Given the equation:
$$x^e\equiv c \pmod p$$
where $p$ is prime number, $c$ is positive integer and $e$ is positive integer and $\gcd(e, p-1) = 1$. Explain how would you solve given equation.
Also, using that explanation solve next equation:
$$x^{77} \equiv 2 \pmod{246}$$
I know that I need to use Chinese reminders theorem but I am not sure how... Please can you provide some explanation how to solve this.
By Bézout's theorem, there are integers $a,b$ such that $ae+b(p-1)=1$. Therefore, $$x = x^{ae+b(p-1)}\;\; \equiv c^a \cdot (x^{p-1})^b \equiv c^a \pmod p.$$
For your specific question, you have $$\begin{cases} x^{77} \equiv x \equiv 2 \equiv 0 \pmod 2\\ x^{77} \equiv x \equiv 2 \pmod 3\\ x^{77} \equiv 2 \pmod{41}\\ \end{cases}$$ The last equation becomes, because of the Bézout's identity $-25 \cdot 40 + 13 \cdot 77 = 1$, $$x \equiv 2^{13} \equiv 33 \pmod{41}$$ Then using the CRT you get $x \equiv 74 \pmod{246}$.

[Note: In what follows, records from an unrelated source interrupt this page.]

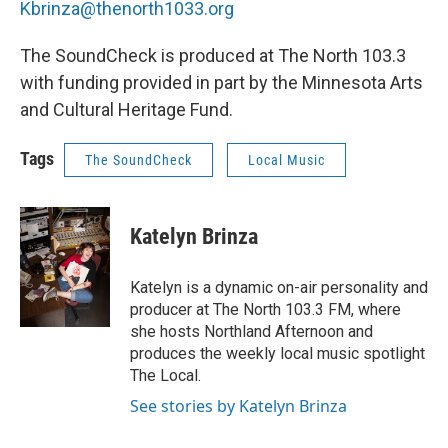
Kbrinza@thenorth1033.org
The SoundCheck is produced at The North 103.3
with funding provided in part by the Minnesota Arts
and Cultural Heritage Fund.
Tags
The SoundCheck
Local Music
Katelyn Brinza
Katelyn is a dynamic on-air personality and
producer at The North 103.3 FM, where
she hosts Northland Afternoon and
produces the weekly local music spotlight
The Local.
See stories by Katelyn Brinza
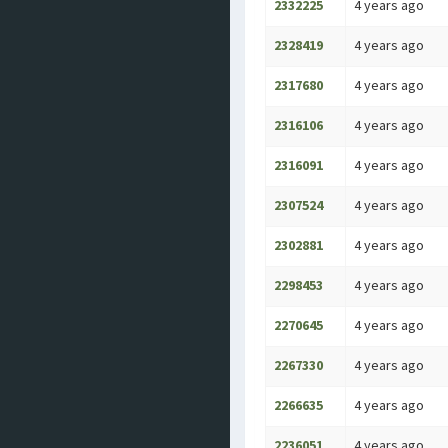
2332225
4 years ago
2328419
4 years ago
2317680
4 years ago
2316106
4 years ago
2316091
4 years ago
2307524
4 years ago
2302881
4 years ago
2298453
4 years ago
2270645
4 years ago
2267330
4 years ago
2266635
4 years ago
2236051
4 years ago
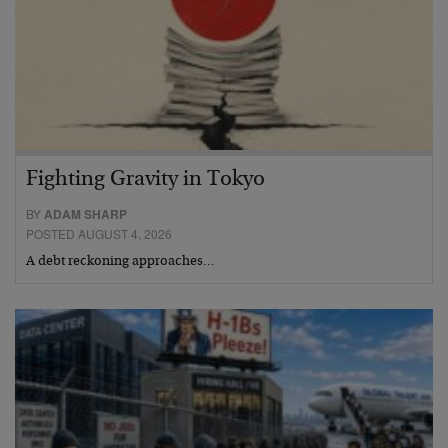
Fighting Gravity in Tokyo
BY
ADAM SHARP
POSTED AUGUST 4, 2026
A debt reckoning approaches…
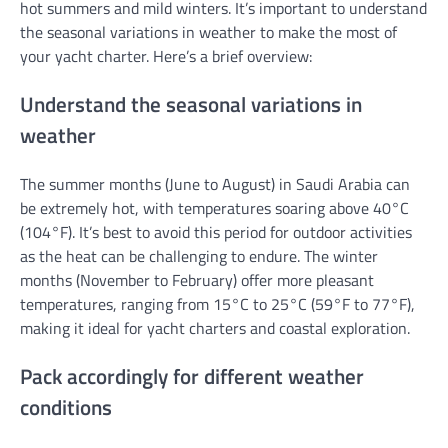
hot summers and mild winters. It’s important to understand
the seasonal variations in weather to make the most of
your yacht charter. Here’s a brief overview:
Understand the seasonal variations in
weather
The summer months (June to August) in Saudi Arabia can
be extremely hot, with temperatures soaring above 40°C
(104°F). It’s best to avoid this period for outdoor activities
as the heat can be challenging to endure. The winter
months (November to February) offer more pleasant
temperatures, ranging from 15°C to 25°C (59°F to 77°F),
making it ideal for yacht charters and coastal exploration.
Pack accordingly for different weather
conditions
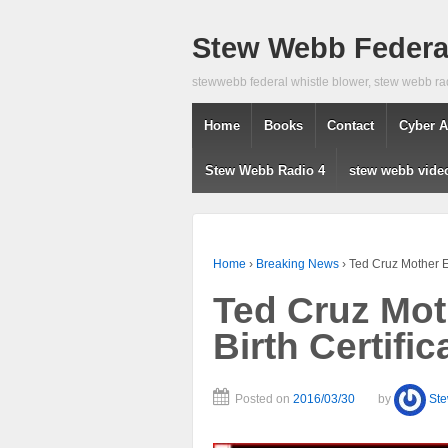
Stew Webb Federal
stewwebb federal whistle blower, stew webb ra
Home
Books
Contact
Cyber A
Stew Webb Radio 4
stew webb vide
Home
›
Breaking News
›
Ted Cruz Mother El
Ted Cruz Mot
Birth Certifi
Posted on
2016/03/30
by
St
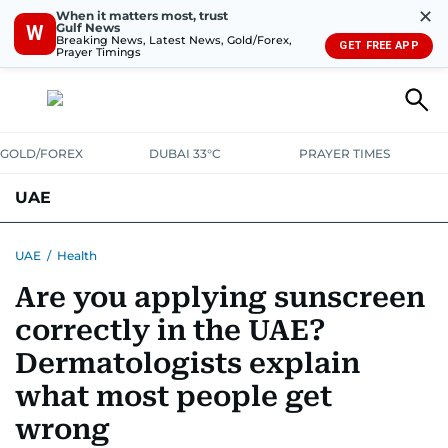
✕
When it matters most, trust
Gulf News
W
Breaking News, Latest News, Gold/Forex,
GET FREE APP
Prayer Timings
GOLD/FOREX
DUBAI 33°C
PRAYER TIMES
UAE
ASK GULF NEWS
PEOPLE
GOVERNMENT
UAE
/
Health
Are you applying sunscreen
UNITED IN STRENGTH
EDUCATION
COURT & CRIME
HEALTH
correctly in the UAE?
EMERGENCIES
ENVIRONMENT
TRANSPORT
WEATHER
Dermatologists explain
what most people get
wrong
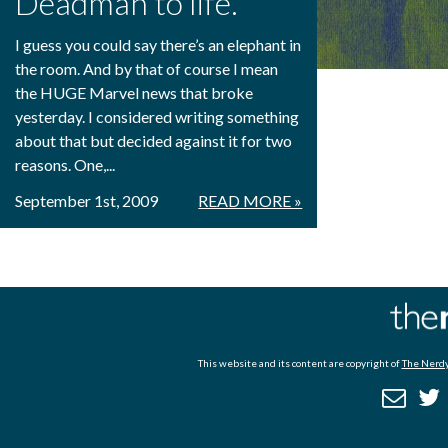
Deadman to life.
I guess you could say there’s an elephant in
the room. And by that of course I mean
the HUGE Marvel news that broke
yesterday. I considered writing something
about that but decided against it for two
reasons. One,...
September 1st, 2009
READ MORE »
This website and its content are copyright of
The Nerdy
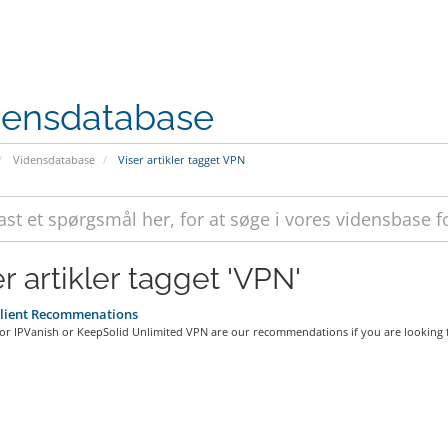
densdatabase
Vidensdatabase
Viser artikler tagget VPN
r artikler tagget 'VPN'
lient Recommenations
r IPVanish or KeepSolid Unlimited VPN are our recommendations if you are looking fo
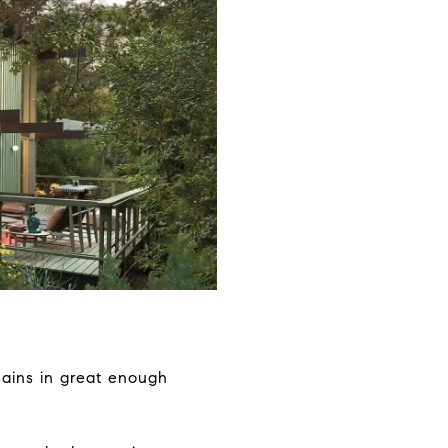
mains in great enough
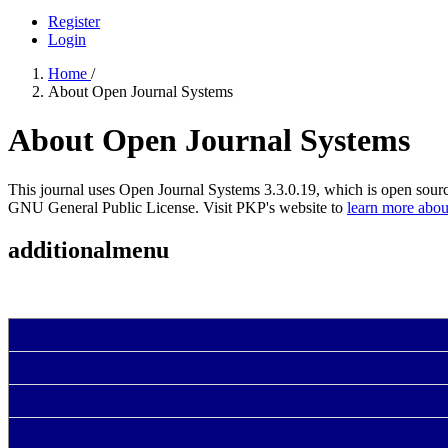
Register
Login
Home
/
About Open Journal Systems
About Open Journal Systems
This journal uses Open Journal Systems 3.3.0.19, which is open sour
GNU General Public License. Visit PKP's website to
learn more abou
additionalmenu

Yes, CRT works. $\ $ Easily $\,x\equiv 2\pmod{6}\,$ and $\ x\!\pmod{41}\,$ can be computed mentally:
${\rm mod}\ 40\!:\,\ \color{#c00}{\dfrac{1}{77}}\equiv \dfrac{-39}{-3}\equiv \color{#c00}{13},\ $ so $\,\ {\rm mod}\ \color{#0a0}{41\!:\ \, x}\equiv 2^{\color{#c00}{\large 1/77}}\!\equiv 2^{\color{#c00}{\large 13}}\!\equiv 2^{\large 3}(2^{\large 5})^{\large 2}\equiv 8(-9)^{\large 2}\equiv \color{#0a0}{-8}$
${\rm mod}\ 6\!:\ 2\equiv x\equiv \color{#0a0}{-8+41k}\equiv -8\!-\!k\!\iff\! k\equiv 2,\, $ so $\,x\equiv -8+41\cdot 2\equiv 74\pmod{\!6\cdot 41}$